What is expected
Where in the data does the word "labels" appear? Find those lines and copy them.

Data extract
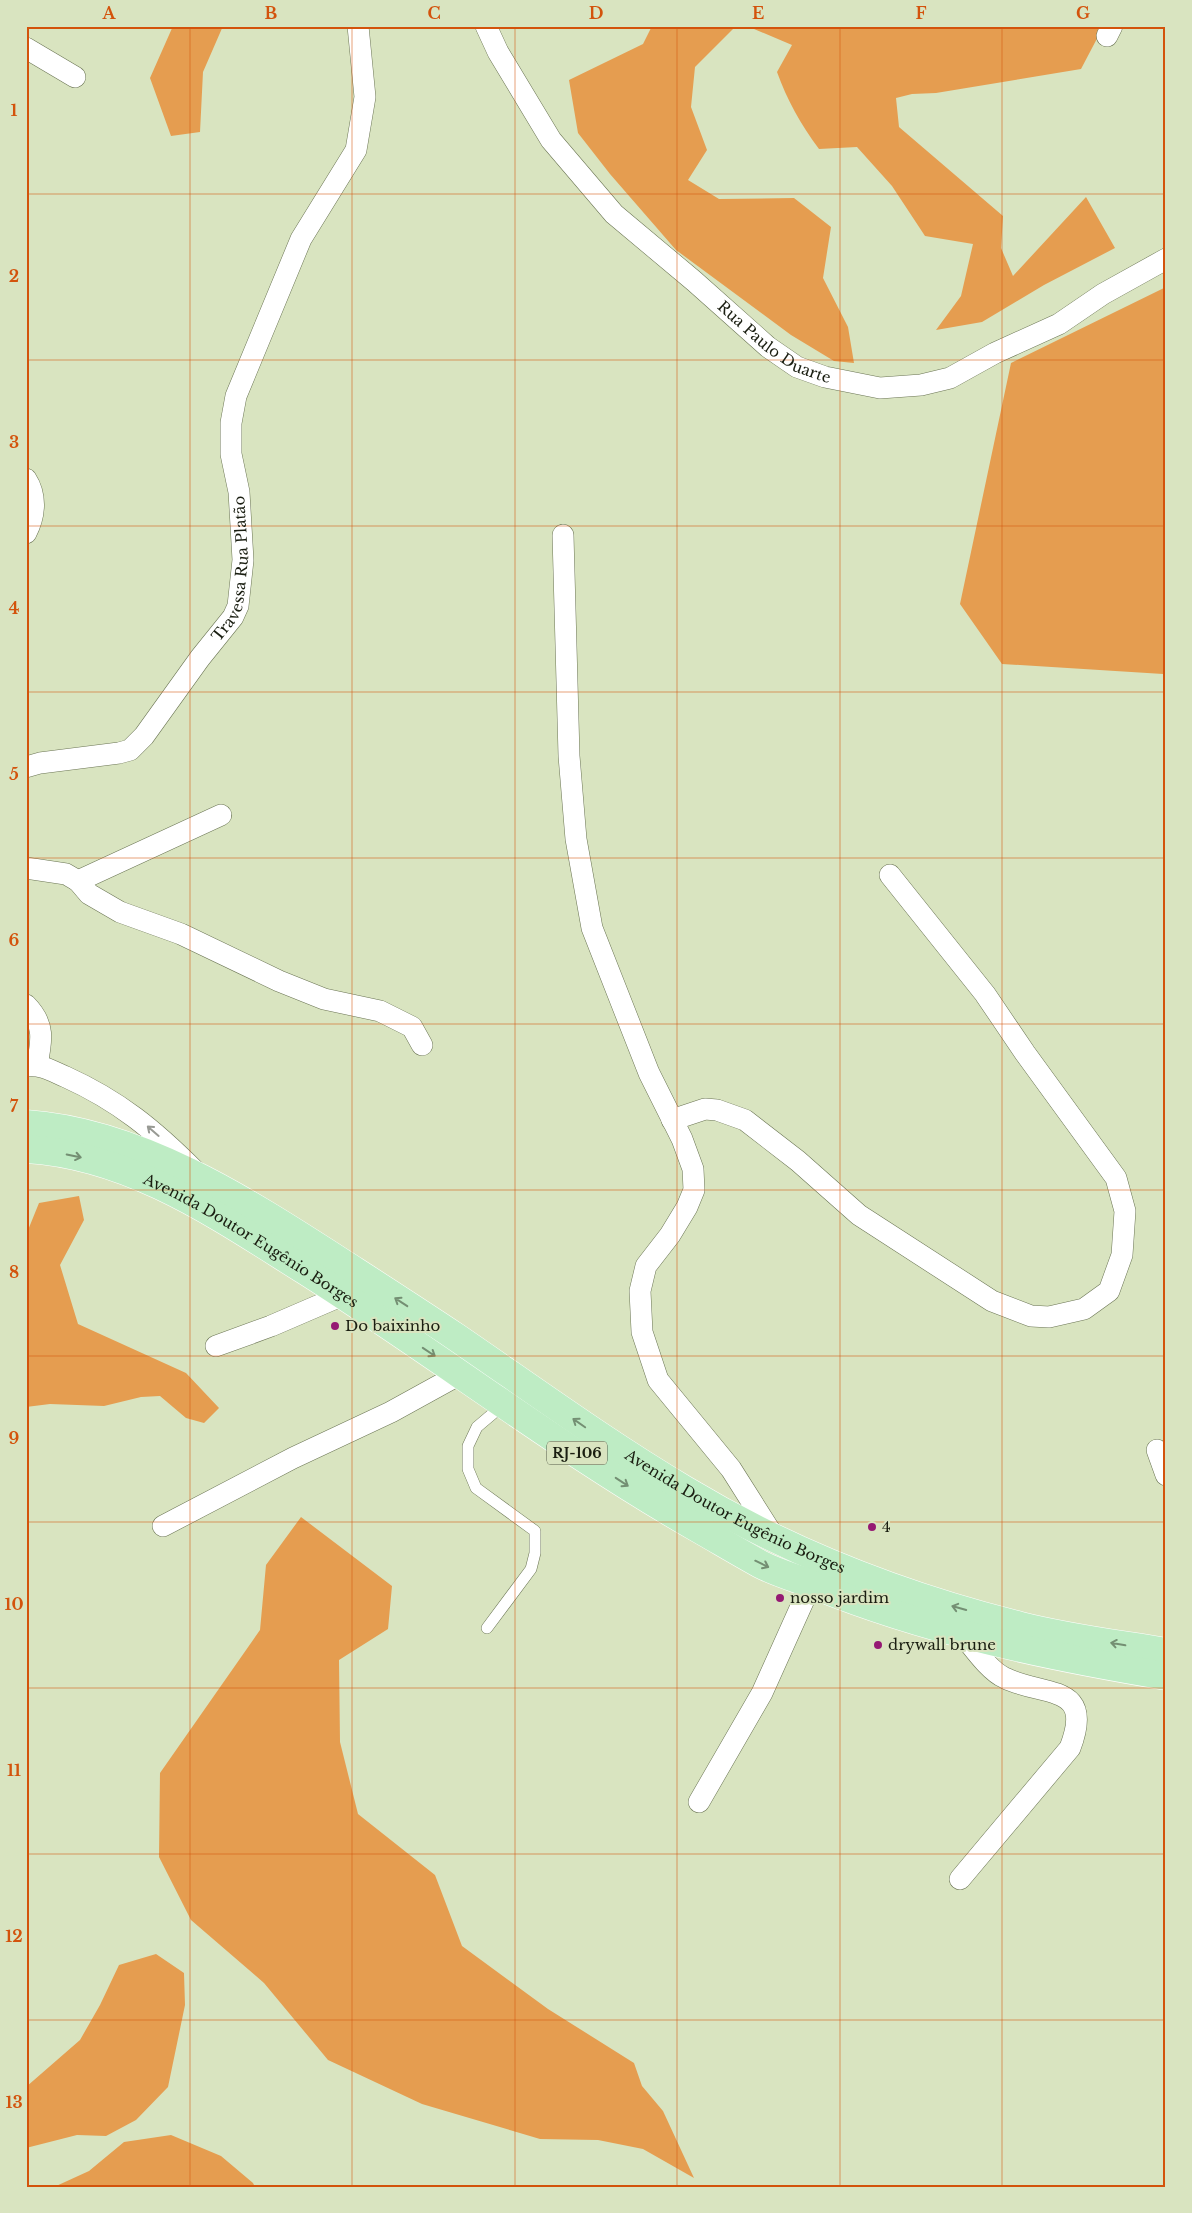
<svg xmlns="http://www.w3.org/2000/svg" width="1192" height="2213" font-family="'Libre Baskerville',serif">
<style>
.forest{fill:#e59d50}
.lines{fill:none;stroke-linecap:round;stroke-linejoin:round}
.service-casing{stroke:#6b7554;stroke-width:12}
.minor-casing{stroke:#6b7554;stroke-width:22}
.trunk-casing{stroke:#fff;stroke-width:29}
.service{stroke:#fff;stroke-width:11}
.minor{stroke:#fff;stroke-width:21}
.trunk{stroke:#beecc4;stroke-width:28}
.oneway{stroke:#989a94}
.oneway2{stroke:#748f73}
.grid{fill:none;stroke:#d3530c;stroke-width:1;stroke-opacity:0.55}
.poi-dot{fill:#951973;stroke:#d9e4c0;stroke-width:2}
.labels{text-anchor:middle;stroke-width:4;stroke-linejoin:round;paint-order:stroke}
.shield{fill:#d9e4c0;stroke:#535946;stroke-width:1}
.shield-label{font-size:14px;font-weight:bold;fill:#1a1e11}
.street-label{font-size:15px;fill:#1a1e11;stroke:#d9e4c0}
.poi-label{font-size:15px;fill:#1a1e11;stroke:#d9e4c0;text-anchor:start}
.neatline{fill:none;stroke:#d3530c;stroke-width:2}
.grid-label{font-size:16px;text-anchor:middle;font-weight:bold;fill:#d3530c}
</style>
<rect width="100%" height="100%" fill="#d9e4c0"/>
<g class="forest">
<polygon points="173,26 223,26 203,72 200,132 171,136 150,78"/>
<polygon points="652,26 736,26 695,67 691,107 707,150 688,180 719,199 794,198 831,227 823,278 848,327 854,363 834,361 791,335 676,250 610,174 578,133 569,80 643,44"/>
<path d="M 747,26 L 1099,26 L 1101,31 L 1081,69 L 936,93 L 912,94 L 896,98 L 899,127 L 1003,216 L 1001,248 L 1013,276 L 1086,197 L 1115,248 L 1044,285 L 982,322 L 936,330 L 961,296 L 973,244 L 925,236 L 892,186 L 857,147 L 819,149 C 801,125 787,100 777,72 L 792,45 Z"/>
<polygon points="1166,287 1166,681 1163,674 1002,664 960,604 1011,363"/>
<polygon points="79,1196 84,1220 60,1265 78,1324 186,1373 219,1408 204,1423 186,1418 160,1396 141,1397 104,1406 50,1404 26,1407 26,1235 39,1203"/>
<polygon points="301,1517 392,1586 388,1629 339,1660 340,1742 358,1814 435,1875 462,1946 548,2009 634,2063 642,2086 663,2111 694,2178 643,2149 598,2140 540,2139 422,2104 328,2060 264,1983 191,1920 159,1857 160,1773 260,1630 266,1565"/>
<polygon points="156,1954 184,1973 185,2005 168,2087 136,2120 106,2136 77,2135 26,2148 26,2087 80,2040 100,2005 119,1965"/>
<polygon points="171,2135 221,2156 253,2183 255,2187 54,2187 89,2171 124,2142"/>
</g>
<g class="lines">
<defs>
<polyline id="service" points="487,1628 531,1569 535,1553 535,1531 476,1488 468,1469 468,1446 477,1427 503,1405"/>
<g id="minor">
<path id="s1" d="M 486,26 L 498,52 L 551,140 L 614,214 L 694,281 L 768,347 L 797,367 L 825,377 L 880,388 L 921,385 L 950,378 L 995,353 L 1059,324 L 1103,294 L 1166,259"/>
<polyline points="1107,36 1112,26"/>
<polyline points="26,48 75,77"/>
<path d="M 26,479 C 37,496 35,516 26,533"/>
<polyline points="563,535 569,756 576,839 592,928 649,1073 682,1139 693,1169 694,1190 687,1207 670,1235 646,1266 640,1291 642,1332 658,1380 731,1469 774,1537"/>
<path id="s2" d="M 26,767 L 40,763 L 119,753 L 130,750 L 144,736 L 200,658 L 233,617 L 238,606 L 243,560 L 239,492 L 231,454 L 231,423 L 236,396 L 301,239 L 356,150 L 365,97 L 358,26"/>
<polyline points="26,868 66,874 78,881 89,894 120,912 181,934 279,981 324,999 380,1011 412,1027 422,1045"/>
<polyline points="78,881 221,815"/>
<path d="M 26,1005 C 45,1024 42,1040 37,1065"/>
<path d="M 26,1066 C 42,1064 52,1071 66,1077 C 119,1101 154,1130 195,1171"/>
<polyline points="672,1120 705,1109 717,1110 745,1120 798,1161 859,1215 992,1301 1031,1316 1049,1317 1084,1309 1109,1291 1122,1255 1125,1211 1116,1178 1025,1053 985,994 890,875"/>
<polyline points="216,1346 271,1326 343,1295"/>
<polyline points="1157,1450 1166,1475"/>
<polyline points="163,1526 293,1458 391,1412 460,1374"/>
<polyline points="699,1802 762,1693 811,1584"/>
<path d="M 960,1879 L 1070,1748 C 1095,1683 1044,1697 1005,1678 C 989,1671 973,1647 962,1634"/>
</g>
<g id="trunk">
<path id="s3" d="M 26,1124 C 145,1132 257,1208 355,1271 C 389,1293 423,1315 456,1337 C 532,1389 606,1443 685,1490 C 788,1552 905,1597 1021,1626 C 1068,1638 1118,1644 1166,1652"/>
<path id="s4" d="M 26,1149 C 131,1155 218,1216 304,1270 C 437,1354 562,1451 699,1529 C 720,1541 740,1553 760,1564 C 777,1573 796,1578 814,1585 C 927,1631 1046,1656 1166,1676"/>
</g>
</defs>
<use href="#service" class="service-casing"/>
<use href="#minor" class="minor-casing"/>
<use href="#trunk" class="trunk-casing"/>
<use href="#service" class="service"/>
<use href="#minor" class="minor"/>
<use href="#trunk" class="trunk"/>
</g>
<defs><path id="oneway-shaft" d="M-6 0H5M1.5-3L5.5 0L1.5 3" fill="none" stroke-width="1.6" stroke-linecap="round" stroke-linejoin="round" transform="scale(1.25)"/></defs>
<use class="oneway" href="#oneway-shaft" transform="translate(153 1131) rotate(-139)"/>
<g class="oneway2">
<use href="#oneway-shaft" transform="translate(74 1156) rotate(12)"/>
<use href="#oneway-shaft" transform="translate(401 1302) rotate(-147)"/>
<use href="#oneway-shaft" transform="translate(429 1352) rotate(34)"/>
<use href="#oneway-shaft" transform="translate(579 1423) rotate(-145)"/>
<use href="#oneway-shaft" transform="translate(622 1482) rotate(33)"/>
<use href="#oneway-shaft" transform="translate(762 1564) rotate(26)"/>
<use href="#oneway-shaft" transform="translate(959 1608) rotate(-164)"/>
<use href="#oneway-shaft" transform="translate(1118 1644) rotate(-170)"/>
</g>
<path class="grid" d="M 190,26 L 190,2187M 352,26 L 352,2187M 515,26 L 515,2187M 677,26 L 677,2187M 840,26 L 840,2187M 1002,26 L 1002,2187M 26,194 L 1166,194M 26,360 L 1166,360M 26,526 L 1166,526M 26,692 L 1166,692M 26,858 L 1166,858M 26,1024 L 1166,1024M 26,1190 L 1166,1190M 26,1356 L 1166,1356M 26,1522 L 1166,1522M 26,1688 L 1166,1688M 26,1854 L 1166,1854M 26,2020 L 1166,2020"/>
<g class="poi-dot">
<circle cx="335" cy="1326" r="5"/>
<circle cx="872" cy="1527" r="5"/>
<circle cx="780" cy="1598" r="5"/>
<circle cx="878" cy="1645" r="5"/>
</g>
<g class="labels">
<rect class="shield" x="547" y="1441.5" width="60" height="23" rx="4"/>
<g class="shield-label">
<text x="577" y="1458">RJ-106</text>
</g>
<g class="street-label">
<text dy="5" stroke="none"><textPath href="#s1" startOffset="435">Rua Paulo Duarte</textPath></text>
<text dy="5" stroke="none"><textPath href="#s2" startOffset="321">Travessa Rua Platão</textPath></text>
<text dy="5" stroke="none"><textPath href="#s4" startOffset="246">Avenida Doutor Eugênio Borges</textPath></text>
<text dy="5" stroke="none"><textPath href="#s3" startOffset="815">Avenida Doutor Eugênio Borges</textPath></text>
</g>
<g class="poi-label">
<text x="345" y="1331">Do baixinho</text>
<text x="882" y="1532">4</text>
<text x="790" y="1603">nosso jardim</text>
<text x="888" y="1650">drywall brune</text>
</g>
</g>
<rect width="1192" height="2213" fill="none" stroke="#d9e4c0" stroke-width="55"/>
<rect x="28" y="28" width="1136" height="2158" class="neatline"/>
<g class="grid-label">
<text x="109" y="19">A</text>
<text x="271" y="19">B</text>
<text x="434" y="19">C</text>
<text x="596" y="19">D</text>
<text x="758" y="19">E</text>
<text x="921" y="19">F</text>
<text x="1083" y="19">G</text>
<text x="14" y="116">1</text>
<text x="14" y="282">2</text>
<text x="14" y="448">3</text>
<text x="14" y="614">4</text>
<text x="14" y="780">5</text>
<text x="14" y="946">6</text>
<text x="14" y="1112">7</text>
<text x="14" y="1278">8</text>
<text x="14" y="1444">9</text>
<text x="14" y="1610">10</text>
<text x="14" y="1776">11</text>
<text x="14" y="1942">12</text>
<text x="14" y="2108">13</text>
</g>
</svg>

Written answer
.labels{text-anchor:middle;stroke-width:4;stroke-linejoin:round;paint-order:stroke}
<g class="labels">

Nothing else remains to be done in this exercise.